Letras e fotogramas

Até que a morte do líder os separe: HQ A morte de Stalin

Por Alysson Oliveira em 08/08/2017
 
O escritor Fabien Nury e o ilustrador Thierry Robin foram muitos feliz na escolha do tema para os quadrinhos A MORTE DE STÁLIN (Trad. Paulo Werneck; cores: Robin e Lorien Aureyre), um fato um tanto obscuro da história, envolvendo uma das figuras mais importantes do século passado. Mais do que Stálin em si, o que interessa à dupla são os eixos da história se movendo e as intrigas políticas pessoais que seguem às horas da morte do “pai do povo”.
 
Há, obviamente, um enfoque político na obra dos franceses, mas é pela chave satírica que esse se dá, o que a faz extrapolar no espaço e tempo – indo além da União Soviética de 2 de março de 1953, quando Stálin morreu, e sua morte foi declarada dois dias depois. É nesse período que explodem disputas, erros e uma tragicomédia (com momentos constrangedores) pela disputa do poder.
 
Figuras-chave do episódio, como Nikita Khrushchev, Lavrenty Beria, Geórgiy Malenkov, Nikolai Bulganin, além dos filhos Vasily e Svetlana Stálin, dão o ar da graça nas páginas desenhadas por Robin que carrega nos traços para ressaltar o que há de mais grotesco em cada um – especialmente políticos – com a possibilidade de ascensão ao poder, ou da perda dos privilégios e proteção.
 
Visualmente, a HQ é rica em detalhes, e poderosa em seu enfoque que transita entre o pessoal e uma epopeia de erros.
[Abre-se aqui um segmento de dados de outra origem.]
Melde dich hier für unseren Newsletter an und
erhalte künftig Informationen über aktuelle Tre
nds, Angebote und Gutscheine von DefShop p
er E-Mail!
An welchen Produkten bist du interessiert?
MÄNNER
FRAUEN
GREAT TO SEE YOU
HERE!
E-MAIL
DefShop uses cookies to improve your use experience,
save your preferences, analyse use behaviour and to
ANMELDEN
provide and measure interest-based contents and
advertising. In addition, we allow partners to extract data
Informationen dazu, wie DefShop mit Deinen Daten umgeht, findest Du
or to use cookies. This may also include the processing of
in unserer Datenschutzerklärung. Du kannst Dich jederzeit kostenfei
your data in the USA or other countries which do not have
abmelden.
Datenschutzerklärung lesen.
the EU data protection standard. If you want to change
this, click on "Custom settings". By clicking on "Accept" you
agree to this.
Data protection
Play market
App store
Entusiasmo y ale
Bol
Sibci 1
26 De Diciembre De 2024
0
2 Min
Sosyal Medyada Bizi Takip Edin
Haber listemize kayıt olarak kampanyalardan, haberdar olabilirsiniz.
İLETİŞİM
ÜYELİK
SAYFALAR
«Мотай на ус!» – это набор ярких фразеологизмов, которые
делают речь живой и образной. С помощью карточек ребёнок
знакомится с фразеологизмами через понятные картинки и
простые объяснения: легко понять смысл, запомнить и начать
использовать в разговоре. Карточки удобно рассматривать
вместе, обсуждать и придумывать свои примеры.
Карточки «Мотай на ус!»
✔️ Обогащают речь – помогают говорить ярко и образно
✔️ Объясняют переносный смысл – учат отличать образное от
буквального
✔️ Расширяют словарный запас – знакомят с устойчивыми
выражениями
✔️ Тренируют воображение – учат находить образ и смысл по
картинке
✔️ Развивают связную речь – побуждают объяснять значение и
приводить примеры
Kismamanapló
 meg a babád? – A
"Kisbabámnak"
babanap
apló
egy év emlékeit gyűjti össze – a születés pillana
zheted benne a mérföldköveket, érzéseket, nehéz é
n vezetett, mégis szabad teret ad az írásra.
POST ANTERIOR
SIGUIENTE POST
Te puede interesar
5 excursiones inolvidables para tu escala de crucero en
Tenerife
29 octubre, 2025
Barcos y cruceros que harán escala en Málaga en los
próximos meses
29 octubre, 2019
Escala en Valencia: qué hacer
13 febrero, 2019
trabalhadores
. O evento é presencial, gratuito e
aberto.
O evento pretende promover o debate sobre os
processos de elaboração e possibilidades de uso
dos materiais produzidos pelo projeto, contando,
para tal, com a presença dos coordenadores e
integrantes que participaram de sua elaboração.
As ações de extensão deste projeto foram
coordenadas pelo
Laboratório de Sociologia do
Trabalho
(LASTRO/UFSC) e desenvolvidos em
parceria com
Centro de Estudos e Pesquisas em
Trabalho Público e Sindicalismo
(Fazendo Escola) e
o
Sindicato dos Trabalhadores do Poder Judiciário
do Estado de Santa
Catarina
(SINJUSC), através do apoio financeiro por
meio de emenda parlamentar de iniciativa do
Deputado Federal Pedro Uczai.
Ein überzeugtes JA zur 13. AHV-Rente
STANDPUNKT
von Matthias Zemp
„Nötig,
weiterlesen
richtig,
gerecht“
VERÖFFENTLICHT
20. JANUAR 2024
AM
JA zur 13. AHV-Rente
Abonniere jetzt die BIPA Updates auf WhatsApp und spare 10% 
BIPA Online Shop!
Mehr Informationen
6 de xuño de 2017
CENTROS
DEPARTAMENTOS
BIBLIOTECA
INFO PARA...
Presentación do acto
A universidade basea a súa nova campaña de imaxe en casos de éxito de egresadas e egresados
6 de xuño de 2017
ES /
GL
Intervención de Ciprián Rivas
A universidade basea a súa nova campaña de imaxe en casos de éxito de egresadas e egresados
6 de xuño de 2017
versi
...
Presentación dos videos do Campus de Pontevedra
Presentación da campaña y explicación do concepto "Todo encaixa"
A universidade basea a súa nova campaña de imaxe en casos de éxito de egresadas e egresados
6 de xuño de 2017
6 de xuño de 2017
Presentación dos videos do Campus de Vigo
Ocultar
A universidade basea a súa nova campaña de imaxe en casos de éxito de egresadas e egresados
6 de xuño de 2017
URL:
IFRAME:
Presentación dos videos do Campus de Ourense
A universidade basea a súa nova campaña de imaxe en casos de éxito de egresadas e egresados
A parte mais bonita e que bem resume todo o livro está no começo do segundo capítulo, no qual a página da esquerda mostra detalhes do corpo de Stálin sendo preparado para o funeral, e na seguinte, o caixão vermelho e luxuoso é mostrado em plongée. O próprio Nury credita a ideia toda a Robin, e define como “uma ironia visual discreta mas [...] esplêndida”. E a cena dá um momento de protagonismo a Stálin, de quem tanto se fala no livro, mas que, obviamente, pouco aparece.
 
Há liberdades ficcionais aqui – especialmente no bem-sacado prólogo, que traz a causa mortis (dentro do universo ficcional da HQ) de Stálin – mas dado o pouco que realmente se sabe (a história oficial, como de qualquer país, é muito maquiada, filtrada), as coisas podem ter acontecido de várias maneiras – até como Nury e Robin imaginaram.